D'un bord à l'autre de l'échiquier, le ton de l'accueil aux mesures Allègre est plus que favorable : au Parlement, le ministre réussit son examen.
Bienveillante à l'égard du mouvement lycéen et des mesures préconisées par le ministre de l'Education nationale, Claude Allègre, la classe politique voit déconcentration, régionalisation et rupture de gestion avec les syndicats d'un oeil favorable. Seul François Bayrou, prédécesseur de Claude Allègre, a vigoureusement refusé mercredi de se joindre aux « applaudissements », en accusant le ministre de vouloir « détruire » l'Education nationale. Régulièrement mis en cause par Jack Lang, ancien ministre socialiste de la Culture, pour son « immobilisme » et son « inaction » de 1993 à 1997, M. Bayrou s'est défendu en qualifiant la déconcentration de « leurre ». Elle est « totalement achevée depuis des années » et les réformes dont se targue Claude Allègre sont « faites depuis longtemps », a affirmé le président de l'UDF voyant une « espèce d'alliance contre-nature de la droite et d'une partie de la gauche pour détruire l'Education nationale ». Jack Lang, lui-même ancien ministre de l'Education, a immédiatement contré M. Bayrou, « le vrai casseur de l'Education nationale », selon lui, en stigmatisant « les dégâts » commis sous « son règne » et une « politique qui a souffert pendant trop longtemps d'impéritie et d'incurie ».

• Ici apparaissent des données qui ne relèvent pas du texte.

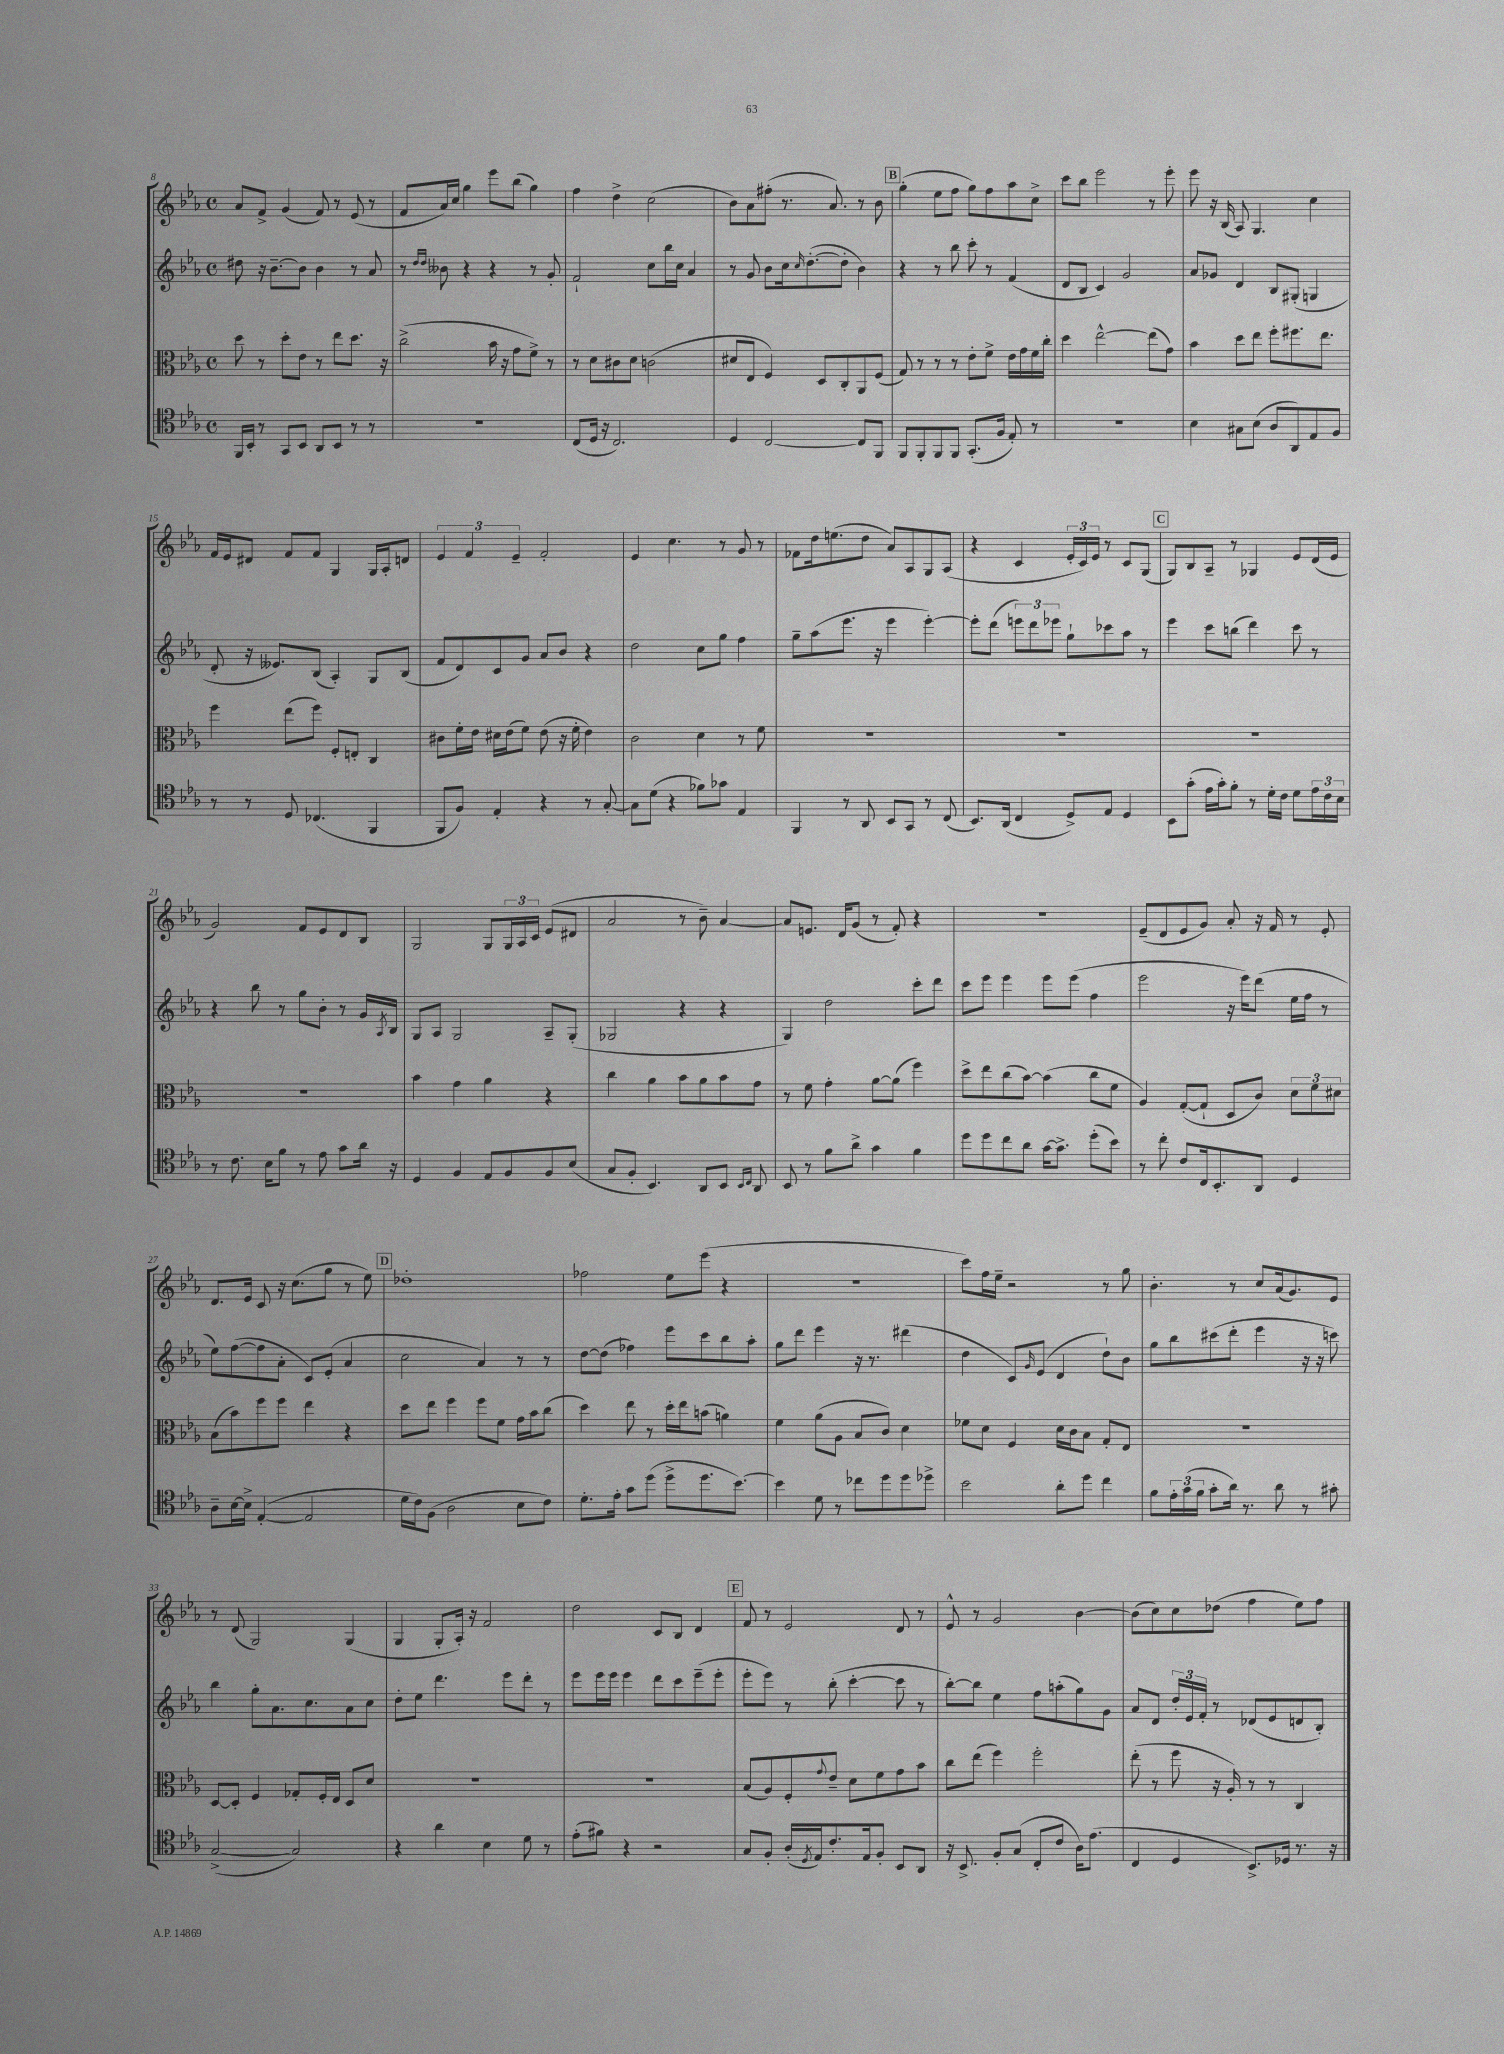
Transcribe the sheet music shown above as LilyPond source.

<<
\new StaffGroup <<
\new Staff = "s0" {
    \clef treble \key ees \major \defaultTimeSignature \time 4/4
    aes'8 f'8-> g'4( f'8) r8 ees'8( r8 |
    f'8 aes'16) c''16 g''4 ees'''8 bes''8( g''4) |
    f''4 d''4-> c''2( |
    bes'8) aes'8 fis''8-.( r8. aes'8.) r8 bes'8 |
    \mark \markup { \box "B" } g''4-.( ees''8 f''8 g''8) f''8 aes''8 c''8-> |
    c'''8 bes''8 ees'''2 r8 ees'''8-. |
    ees'''8 r16 bes16( aes8) g4. c''4 |
    f'16 ees'16 dis'8 f'8 f'8 g4 g16 aes16-. d'8 |
    \tuplet 3/2 { ees'4 f'4 ees'4-- } f'2-. |
    ees'4 c''4. r8 g'8 r8 |
    fes'8 d''16 e''8.( d''8 aes'8) aes8 g8 aes8( |
    r4 c'4 \tuplet 3/2 { ees'16-. c'16) ees'16 } r8 c'8 g8( |
    \mark \markup { \box "C" } g8) bes8 aes8-- r8 ges4 ees'8 d'16( ees'16 |
    g'2) f'8 ees'8 d'8 bes8 |
    g2 g8 \tuplet 3/2 { g16 aes16 c'16 } ees'8( dis'8 |
    aes'2 r8 bes'8--) aes'4~ |
    aes'8 e'8. d'16 g'8( r8 f'8-.) r4 |
    r1 |
    ees'8--( d'8 ees'8 g'8) aes'8-. r16 f'16 r8 ees'8-. |
    d'8. ees'16 c'8 r16 c''8.( g''8 r8 ees''8) |
    \mark \markup { \box "D" } des''1-. |
    fes''2 ees''8 ees'''8( r4 |
    R1 |
    c'''8) f''16 ees''16-- r2 r8 g''8 |
    bes'4.-. r8 c''8 aes'16( g'8.) ees'8 |
    r8 d'8( g2) g4( |
    g4 g8-. aes16-.) r16 f'2 |
    d''2 c'8 bes8 d'4 |
    \mark \markup { \box "E" } f'8 r8 ees'2 d'8 r8 |
    ees'8-^ r8 g'2 bes'4~ |
    bes'8( c''8) c''8 des''8( f''4 ees''8) f''8 \bar "|." |
}
\new Staff = "s1" {
    \clef treble \key ees \major \defaultTimeSignature \time 4/4
    dis''8 r16 bes'8.~-- bes'8 bes'4 r8 aes'8 |
    r8 \grace { d''16 d''16 } beses'8 r4 r4 r8 g'8-. |
    f'2-! c''8 bes''16 c''16 aes'4 |
    r8 g'8 bes'8 c''16 \grace { c''16 } d''8.~-.( d''8-. bes'4) |
    \mark \markup { \box "B" } r4 r8 bes''8 c'''8-. r8 f'4( |
    d'8 bes8 c'4) g'2 |
    aes'8 ges'8 d'4 bes8 gis8-.( g4 |
    d'8-. r16 eeses'8.) bes8( aes4-.) g8 bes8( |
    f'8 d'8) c'8 g'8 aes'8 bes'8 r4 |
    d''2 c''8 g''8 f''4 |
    g''8-- aes''8( ees'''8. r16 ees'''4 ees'''4~-.) |
    ees'''8-. d'''8( \tuplet 3/2 { e'''8) d'''8 ees'''8 } g''8-! ces'''8 aes''8 r8 |
    \mark \markup { \box "C" } ees'''4 c'''8 b''8( d'''4) c'''8 r8 |
    r4 bes''8 r8 g''8 bes'8-. r8 g'16 \acciaccatura { aes8 } bes16 |
    g8 aes8 g2 aes8-- g8-.( |
    ges2 r4 r4 |
    g4) d''2 c'''8-. d'''8 |
    c'''8 ees'''8 ees'''4 ees'''8 ees'''8( f''4 |
    ees'''2 r16 ees'''16) d'''8( ees''16 f''16 r8 |
    ees''8) f''8~( f''8 aes'8-. c'8) ees'8-.( aes'4 |
    \mark \markup { \box "D" } c''2 aes'4) r8 r8 |
    d''8~ d''8( fes''4) ees'''8 c'''8 bes''8 aes''8-. |
    g''8 d'''8 ees'''4 r16 r8. dis'''4( |
    d''4 c'8) \grace { g'16 } ees'8( d'4 d''8-!) bes'8 |
    g''8 bes''8 cis'''8( d'''8-. ees'''4 r16 r16 c'''8) |
    bes''4 g''8-. aes'8. c''8. aes'8 c''8 |
    d''8-. ees''8 d'''4. ees'''8 d'''8-. r8 |
    ees'''8 ees'''16 ees'''16 ees'''4 d'''8 c'''8 ees'''8--( ees'''8-. |
    \mark \markup { \box "E" } ees'''8-. ees'''8) r8 bes''8-.( c'''4~-. c'''8 r8 |
    bes''8~-.) bes''8 ees''4 f''8 a''8-.( g''8) g'8 |
    aes'8 d'8 \tuplet 3/2 { d''16-. ees'16 f'16-. } r8 des'8( ees'8 d'8 bes8-.) \bar "|." |
}
\new Staff = "s2" {
    \clef alto \key ees \major \defaultTimeSignature \time 4/4
    d''8 r8 d''8-. ees'8 r8 ees''8 d''8. r16 |
    c''2->( bes'16 r16 g'8 f'8->) r8 |
    r8 d'8 cis'8 d'8 c'2( |
    dis'8 ees8 f4) d8 c8-. aes,8 f8( |
    \mark \markup { \box "B" } g8) r8 r8 r8 ees'8-. f'8-> ees'16 g'16 f'16 c''16-. |
    d''4 ees''2~-^ ees''8( g'8) |
    bes'4 d''8 ees''8 f''8-. fis''8. ees''8. |
    f''4 ees''8( f''8) f8-. e8-. c4 |
    cis'8 f'16-. ees'16 dis'16 ees'16( f'8) ees'8( r16 f'16-. ees'4) |
    c'2 d'4 r8 f'8 |
    R1 |
    R1 |
    \mark \markup { \box "C" } R1 |
    R1 |
    bes'4 g'4 aes'4 r4 |
    c''4 aes'4 bes'8 aes'8 bes'8 g'8 |
    r8 f'8 g'4-. aes'8~ aes'8( f''4) |
    d''8-> ees''8 c''8( bes'8~) bes'4( c''8 f'8 |
    aes4) g8~-.( g8-! d8 c'8) \tuplet 3/2 { d'8 f'8 dis'8 } |
    bes8( bes'8) f''8 f''8 ees''4 r4 |
    \mark \markup { \box "D" } d''8 ees''8 f''4 f''8 f'8 g'16 bes'16 c''8( |
    d''4) ees''8 r8 d''16-. ees''16 b'8( a'4) |
    f'4 aes'8( aes8 bes8 c'8) d'4 |
    fes'8 d'8 f4 d'16 c'16 bes8 g8-. ees8 |
    r1 |
    d8~ d8-. f4 ges8-. f16-. ees16 d8 d'8 |
    R1 |
    R1 |
    \mark \markup { \box "E" } bes8( aes8) f8-. \appoggiatura { g'8 } ees'8-- d'8 f'8 g'8 bes'8 |
    c''8 ees''8( f''4) f''2-. |
    ees''8-.( r8 f''8 r16 aes16-.) r8 r8 c4 \bar "|." |
}
\new Staff = "s3" {
    \clef tenor \key ees \major \defaultTimeSignature \time 4/4
    f,16 bes,16-. r8 g,8 bes,8 aes,8 bes,8 r8 r8 |
    R1 |
    c8( d16 r16 c2.) |
    d4 c2~ c8 f,8 |
    \mark \markup { \box "B" } f,8 f,8-. f,8 f,8 g,8.-.( f16 ees8-.) r8 |
    R1 |
    bes4 gis8 bes8( aes8 aes,8) ees8 f8 |
    r8 r8 d8 ces4.( f,4 |
    f,8 f8) ees4-. r4 r8 g8~-. |
    g8 d'8( r4 fes'8) ges'8 ees4 |
    f,4 r8 aes,8 bes,8 g,8 r8 c8( |
    bes,8.) aes,16( c4 d8->) ees8 d4 |
    \mark \markup { \box "C" } bes,8 g'8-.( ees'16 g'16-.) f'8-. r8 d'16-. c'16 d'8 \tuplet 3/2 { ees'16 c'16 bes16 } |
    r8 c'8. bes16 f'8 r8 ees'8 g'8 aes'16 r16 |
    d4 f4 ees8 f8 f8 bes8( |
    g8 f8-. bes,4.) aes,8 bes,8 \grace { bes,16 c16 } aes,8 |
    bes,8 r8 f'8 aes'8-> g'4 f'4 |
    d''8 d''8 c''8 aes'8 g'16~ g'8.-> d''8-.( bes'8) |
    r8 c''8-. c'8 c16 bes,8.-. aes,8 d4 |
    aes8-- bes16~ bes16-> ees4~-.( ees2 |
    \mark \markup { \box "D" } d'16 c'16) f8( aes2 bes8 c'8) |
    d'8.-. ees'16-. g'8 d''8( d''8-> d''8. bes'8.~) |
    bes'4 d'8 r8 ces''8 d''8 d''8 des''8-> |
    bes'2 aes'8-. d''8 c''4 |
    f'8 \tuplet 3/2 { ees'16-. g'16( f'16 } g'8-. aes'16) r8. aes'8 r8 gis'8-. |
    g2~->( g2) |
    r4 aes'4 bes4 d'8 r8 |
    ees'8-.( fis'8) r4 r2 |
    \mark \markup { \box "E" } g8 f8-. aes16-.( \acciaccatura { d8 } ees16) c'8.-. ees16 f8-. bes,8 aes,8 |
    r16 bes,8.-> f8-. g8( c8-. c'8 aes16) ees'8.( |
    c4 d4 bes,8.->) des16 r8. r16 \bar "|." |
}
>>
>>
\layout { \context { \Score currentBarNumber = #8 } }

LA DIFFÉRENCE DES COMMUNISTES
Si dans la majorité, les communistes font entendre leur différence en critiquant les crédits de l'Enseignement supérieur et de la recherche, l'opposition est quasiment unanime, de l'ancien Premier ministre RPR Alain Juppé à l'ancien Premier ministre UDF Raymond Barre ou au président de Démocratie libérale (DL) Alain Madelin, à estimer que la déconcentration du système est indispensable. Au RPR, seul le président du groupe à l'Assemblée nationale, Jean-Louis Debré, reproche à M. Allègre de pratiquer « l'immobilisme actif ». Pour M. Juppé, « on ne peut pas continuer à gouverner une aussi énorme machine de Paris ». C'est « une bonne orientation » qui « se heurte à des tas de conservatismes, des tas de blocages, des tas de lobbies », dit-il. Il préconise une « réforme d'ensemble » de l'Enseignement scolaire avec une « réorganisation du temps scolaire » alors que le président du RPR, Philippe Séguin, plaide pour sa « réduction ». Le secrétaire général du RPR, Nicolas Sarkozy, opposé au système de cogestion avec les syndicats, cher à François Bayrou, considère que la déconcentration est « un choix incontournable ». Pour Raymond Barre, il faut « casser le ministère de l'Education nationale » et donner plus d'autonomie aux chefs d'établissement. Une « vraie autonomie » pour les lycées, c'est aussi ce que prône Alain Madelin qui ne se défend pas d'« une certaine sympathie pour certains projets de Claude Allègre ».
UN VRAI RÉFÉRENDUM
Le dirigeant libéral lui reconnaît le mérite de « bien poser » le problème, mais pense que, pour faire « vraiment bouger les choses », il faudra « vraisemblablement aller jusqu'au vrai référendum sur l'Education nationale ». Un référendum que Jacques Chirac avait envisagé lors de la campagne présidentielle de 1995, qui n'a pas eu lieu et auquel M. Bayrou était opposé. Cette consultation aurait, selon Claude Goasguen (DL), « le mérite de mettre en lumière la réalité du fonctionnement de l'enseignement ». L'ancien recteur d'académie crédite M. Allègre d'avoir « popularisé la réalité d'un système dont aucun des ministres de gauche, comme de droite n'osaient parler jusqu'à maintenant ». Mais il juge sa « latitude réformatrice » affaiblie par ses « attaques contre les enseignants ».